The following is part of mail i sent to Joi Ito after attended the Digital Garage New Context Conference (it’s a Venture Capital conference, i went because i don’t get out much…). I don’t think it introduces any new or radical ideas; i’m posting it because it seems obvious, reasonable, and rational approach to allocating funds… wonder if it’s happening?
As far as i can tell there have been several ‘waves of innovation’ that the Silicon Valley VCs have funded:
- personal computing, Intel, Apple, AMD, nVidia, etc
- networking infrastructure Cicso, Juniper, ISPs, etc
- distribution channels – Ebay, Amazon, price engines, etc
- media production and distribution – Napster, YouTube, etc
Each of these waves appears to be motivated by the same basic desire: to challenge centralised players in the space, and decentralise / distribute.
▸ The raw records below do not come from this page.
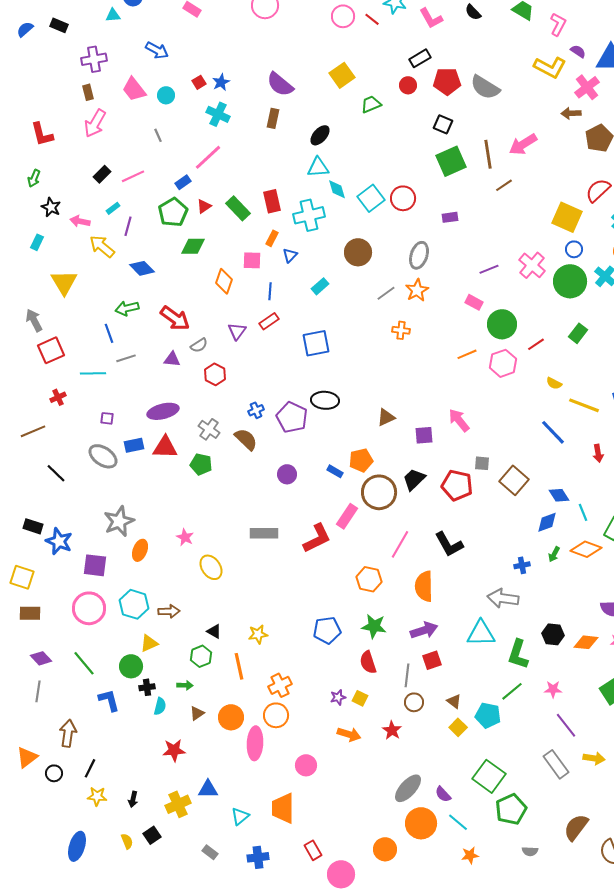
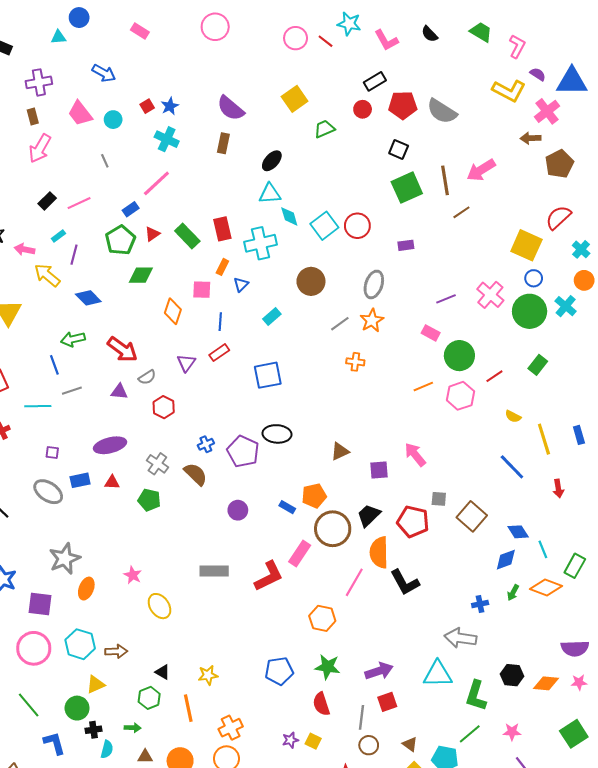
yellow line: (584, 405) -> (544, 439), turned 52
red triangle: (165, 447) -> (112, 482), size x0.6
orange semicircle: (424, 586) -> (379, 552), moved
brown triangle: (197, 713) -> (145, 757), turned 35

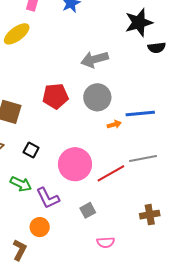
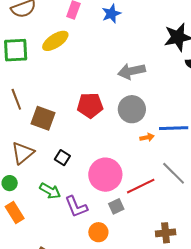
gray line: (143, 159) -> (174, 173), turned 52
gray square: (88, 210) -> (116, 206), moved
brown cross: (150, 215) -> (166, 233), moved
orange circle: (40, 227) -> (98, 232), moved

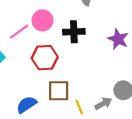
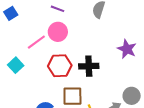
black cross: (74, 32) -> (89, 66), moved

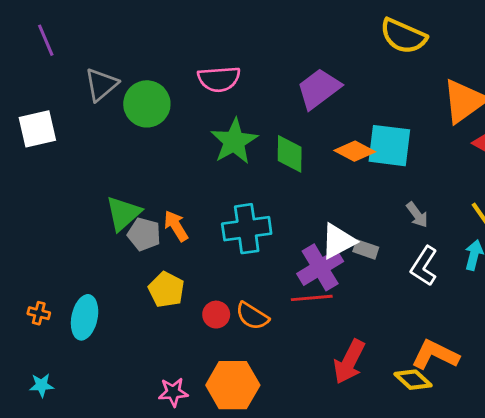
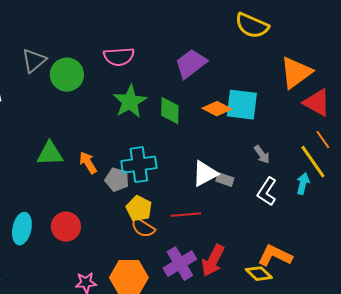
green triangle: (123, 213) -> (50, 154), turned 40
gray pentagon: (144, 234) -> (117, 180), moved
purple cross: (320, 267) -> (180, 264), moved
yellow pentagon: (166, 290) -> (139, 209), moved
red circle: (216, 315) -> (66, 227), moved, size x1.5

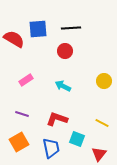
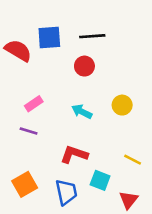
yellow circle: (104, 81) -> (122, 105), moved
purple line: (22, 114) -> (29, 131), moved

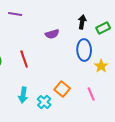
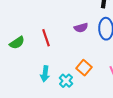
purple semicircle: (52, 34) -> (81, 28), moved

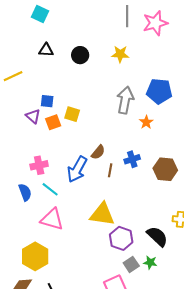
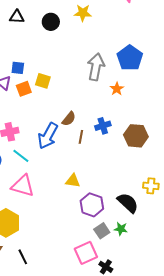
yellow star: (120, 54) -> (83, 13), moved
blue pentagon: (159, 91) -> (130, 58), turned 30
yellow triangle: (102, 214) -> (73, 181), size x0.6

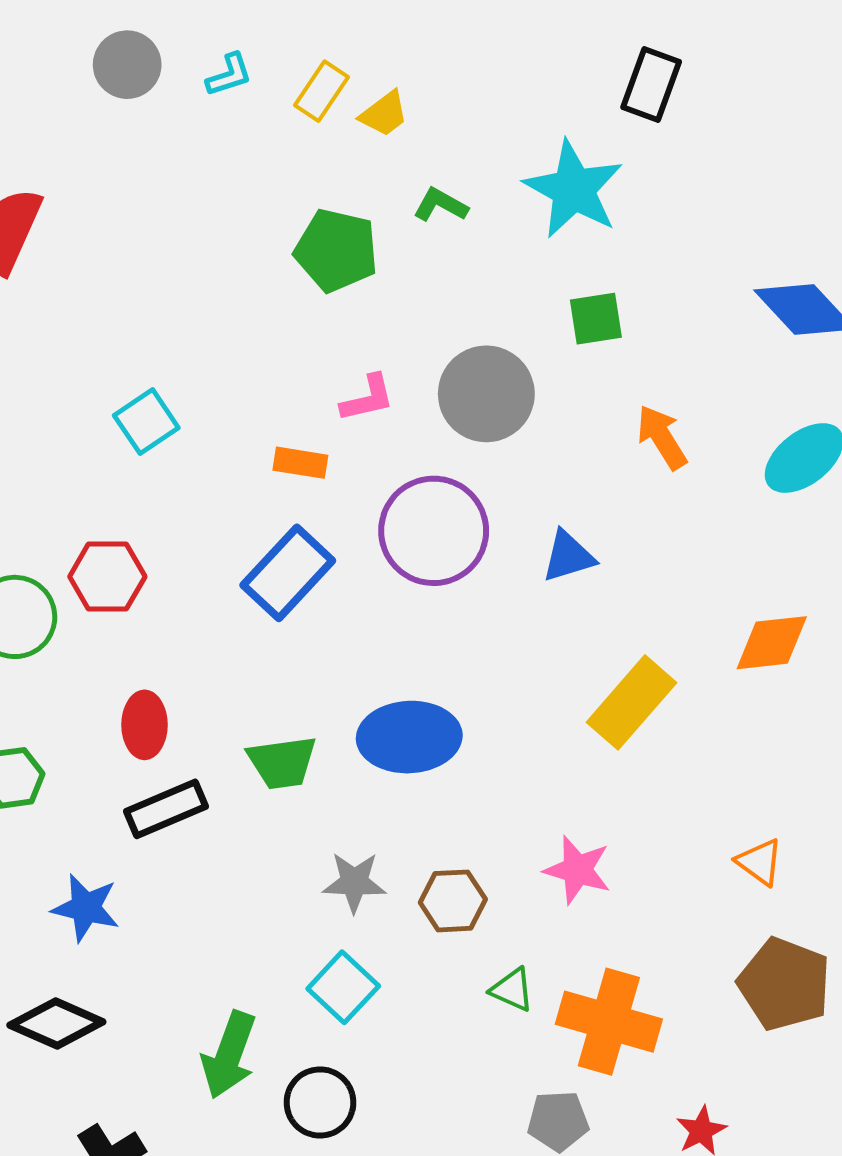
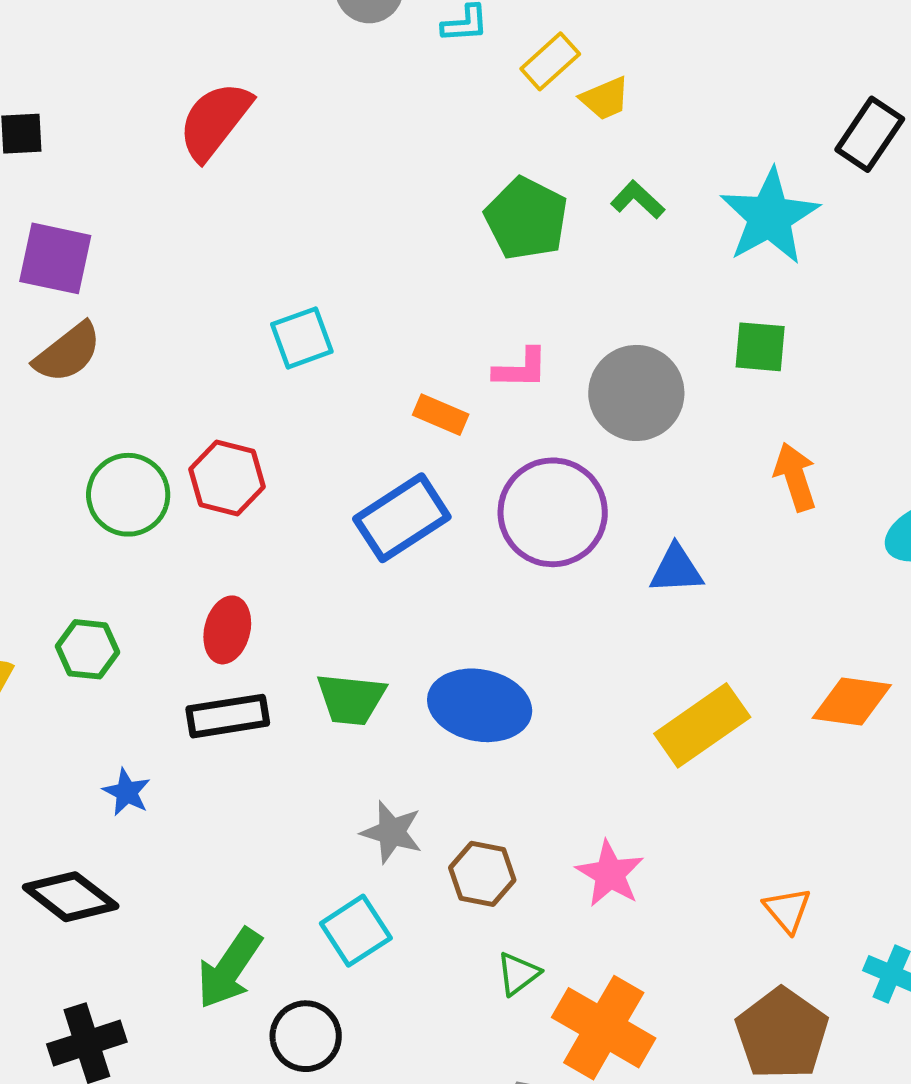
blue star: (86, 908) -> (127, 792), size x0.7
green triangle: (512, 990) -> (518, 974), turned 45

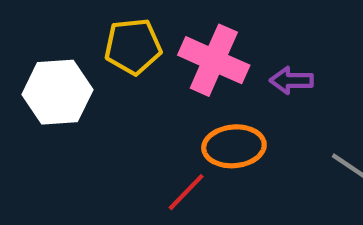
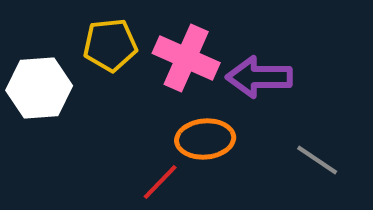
purple arrow: (291, 80) -> (259, 77), size x1.6

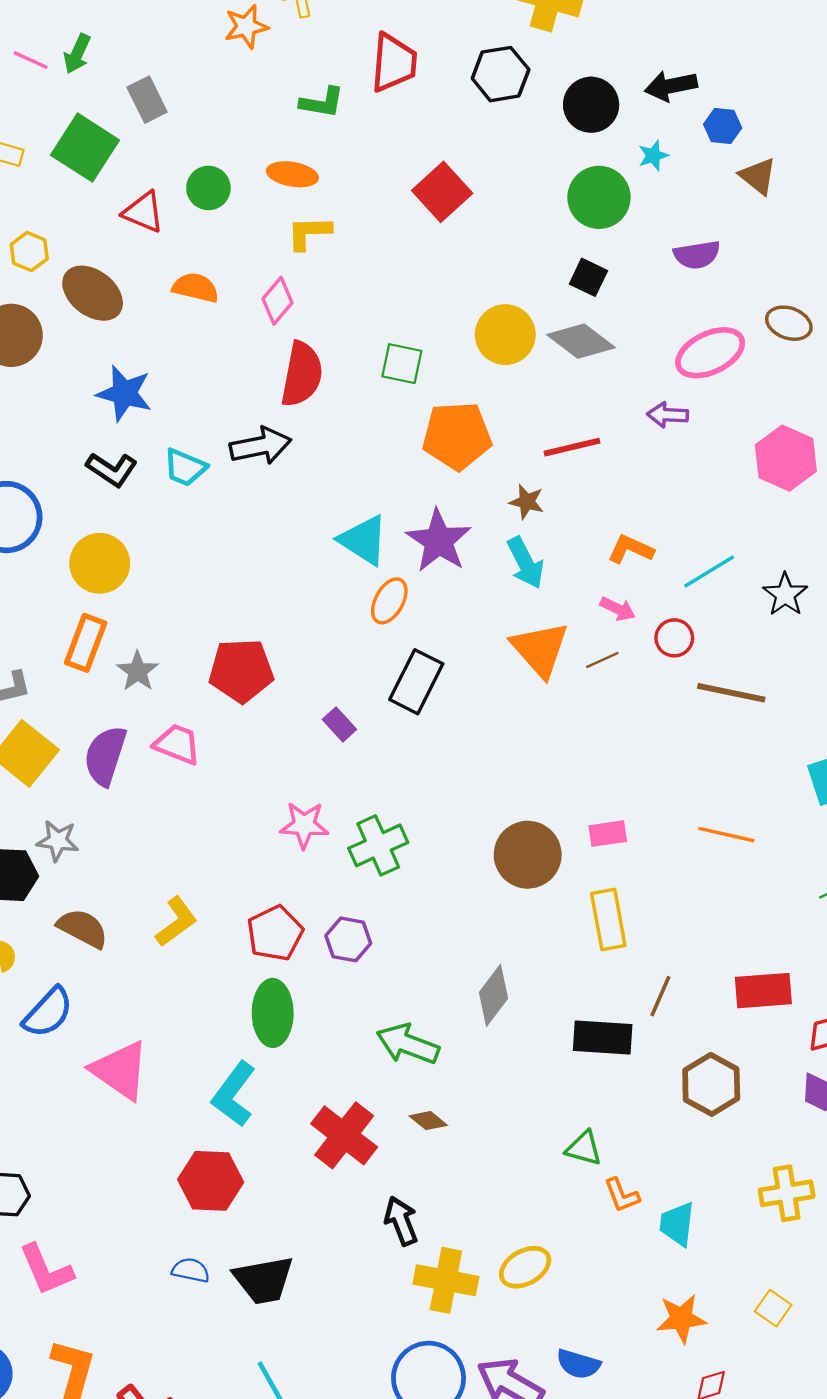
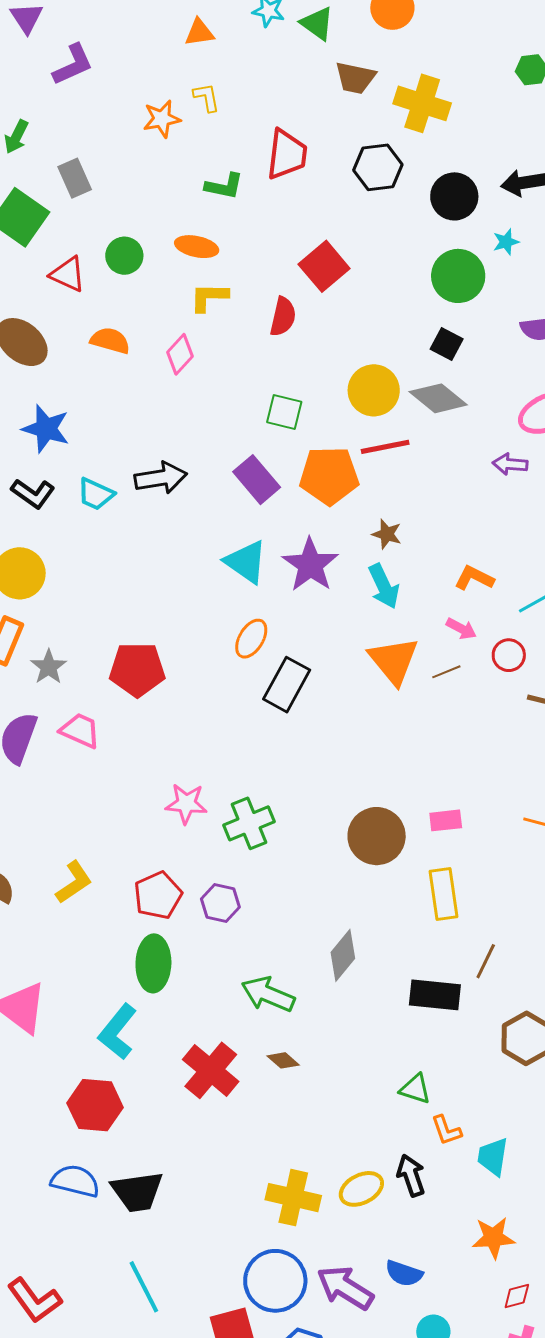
red semicircle: (302, 374) -> (283, 317), moved, size x0.7
red line: (572, 447) -> (385, 447), moved
orange ellipse: (389, 601) -> (251, 639), moved
purple rectangle: (339, 724) -> (257, 480), moved, size x1.6
black arrow: (401, 1221) -> (411, 1175), moved
blue semicircle: (191, 1270) -> (75, 1181), size x1.5

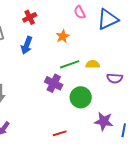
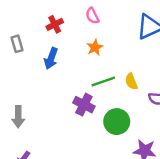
pink semicircle: (80, 12) -> (92, 16), moved
yellow semicircle: (93, 64) -> (131, 81), turned -112

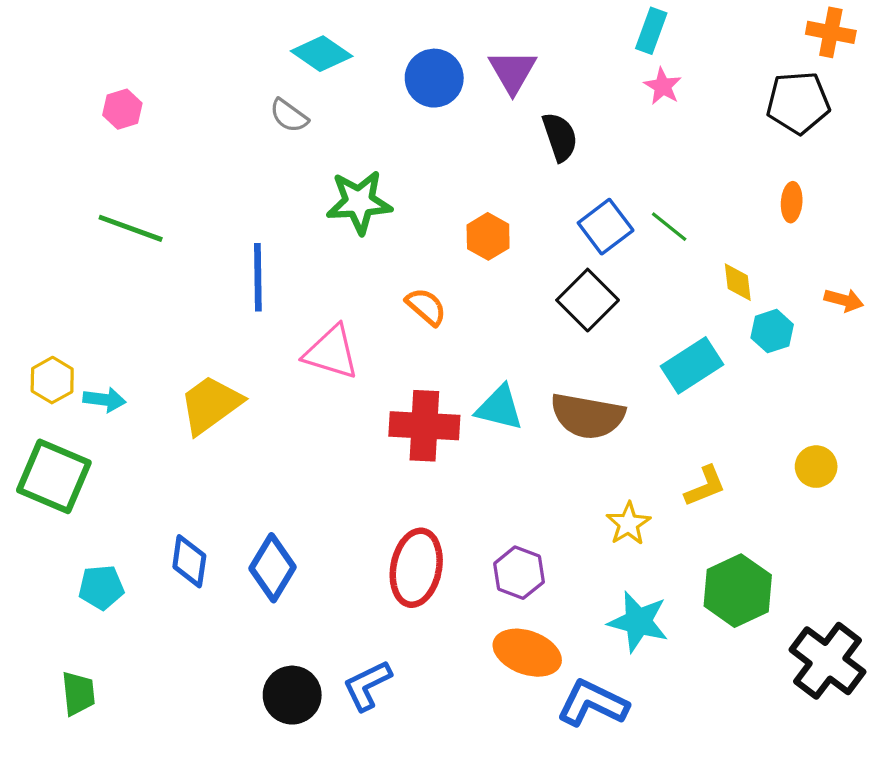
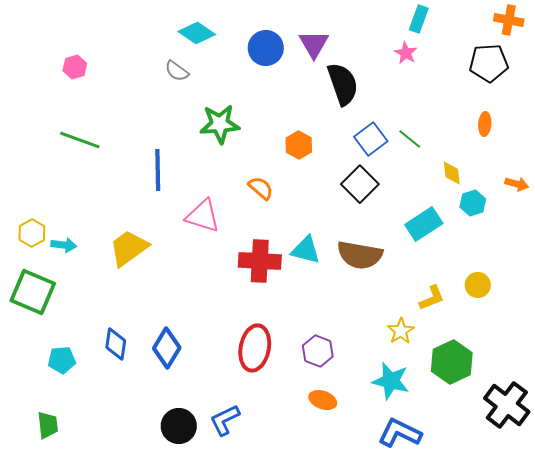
cyan rectangle: (651, 31) -> (419, 19), moved
black semicircle: (560, 137) -> (343, 84), size x1.4
yellow circle: (816, 467) -> (478, 285), moved
yellow star: (628, 524) -> (401, 331), moved
orange ellipse: (527, 653) -> (323, 400), size x0.7
blue L-shape: (592, 703) -> (400, 433), moved

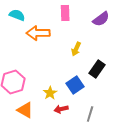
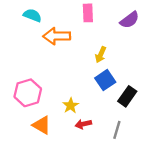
black rectangle: (97, 69) -> (127, 96), moved
blue square: (75, 85) -> (105, 80), moved

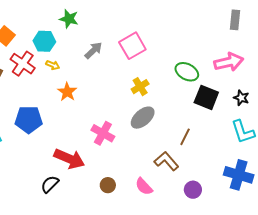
Mainframe / data centre to PC; circuits to packet switched, fixed supply channels to dynamic networks of suppliers; broadcast TV / newspapers to on-demand, user created content, and so on.
These shifts have been attenuated by the incumbents (and in the case of Japan aided and abetted by the bureaucracy), but the changes that they bring seem to be inevitable as they are forcing competition into, or creating new, markets.
Applying the same logic to Kleiner’s move into ‘eco / green investing’, it appears that they are challenging the energy companies centralised model, and trying to distribute the production of power more widely in the system.
As the VCs have done so well with the ‘decentralise / distribute’ model this makes perfect sense to me. And, if i had to pick a next big thing, this trend would probably be it. Yes, there will be new players / angles in the current fields, but the ‘seeding’ has already happened.
If i was investing in Japan it’d be in companies that could bring small scale geothermal, solar, wind and wave power generation to off-grid applications. Powering data-centres, factories, rural areas, etc. The incumbents will fight the change bitterly, but given the state of Japan’s energy supply, and failing attempts to meet international treaty commitments on emissions, the bureaucracy might be willing to look away for long enough to let it happen!
Discounting the idea that any of this might actually make a difference on a timescale that matters, it does seem roughly correct.